When citizens begin exporting their talents in search of functioning systems elsewhere, the nation loses far more than skilled manpower. It loses faith in its own future.
Perhaps the greatest casualty of this cycle is trust.
Citizens have heard too many promises.
They have witnessed too many groundbreaking ceremonies without completed projects.
They have watched too many anti-corruption campaigns dissolve into political rhetoric.
They have listened to too many declarations of victory over insecurity while communities continue to mourn their dead.
Trust cannot be legislated.
It is earned through consistency between words and action.
The painful irony is that Nigeria possesses almost everything required for greatness.
A large and energetic population.
Vast agricultural potential.
Mineral resources.
Strategic geographical location.
A vibrant private sector.
Resilient professionals excelling across the world.
What remains in short supply is institutional discipline.
Great nations are not built by intentions alone.
They are built by execution.
History does not celebrate those who merely announced ambitious programmes. It remembers those who completed them.
The difference between prosperous societies and struggling ones often lies not in the quality of their ideas but in the strength of their institutions to implement them.
Nigeria therefore stands at a defining moment.
The country does not necessarily require another grand national vision. It requires fidelity to the many sound ideas already conceived.
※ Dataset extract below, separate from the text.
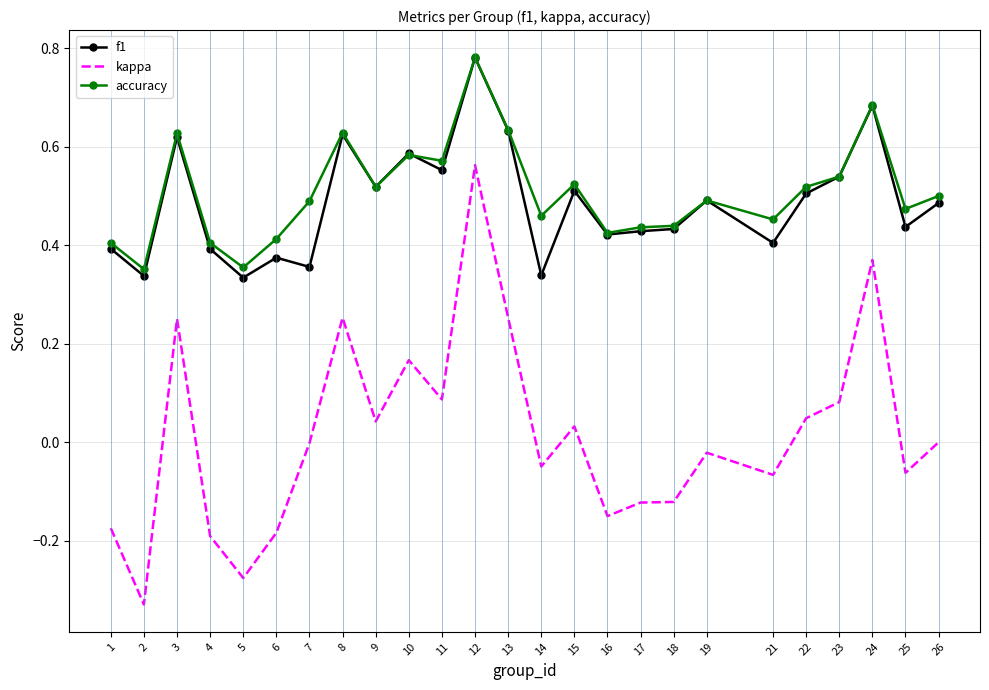

True or false: accuracy has a value of 0.5 at 21.

True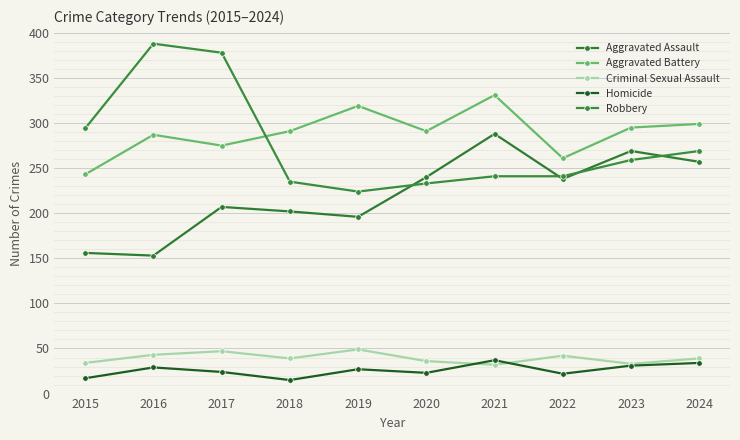

What is the maximum value for Homicide?

37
It requires governments that complete what they begin, institutions that outlive administrations and leaders who understand that continuity is not a political weakness but a national strength.
The challenge before Nigeria is not intellectual poverty.
It is institutional inconsistency.
Until that changes, every new policy risks joining the long procession of abandoned intentions.
A nation cannot continue burying its finest ideas and still expect to harvest lasting development.
Nigeria must decide whether it will remain a graveyard of good intentions or become a nation where good intentions are transformed into enduring achievements.
That decision can no longer be postponed.
•Lanre Ogundipe, Public Affairs Analyst, Former President, Nigeria and Africa Union of Journalists, writes from Abuja.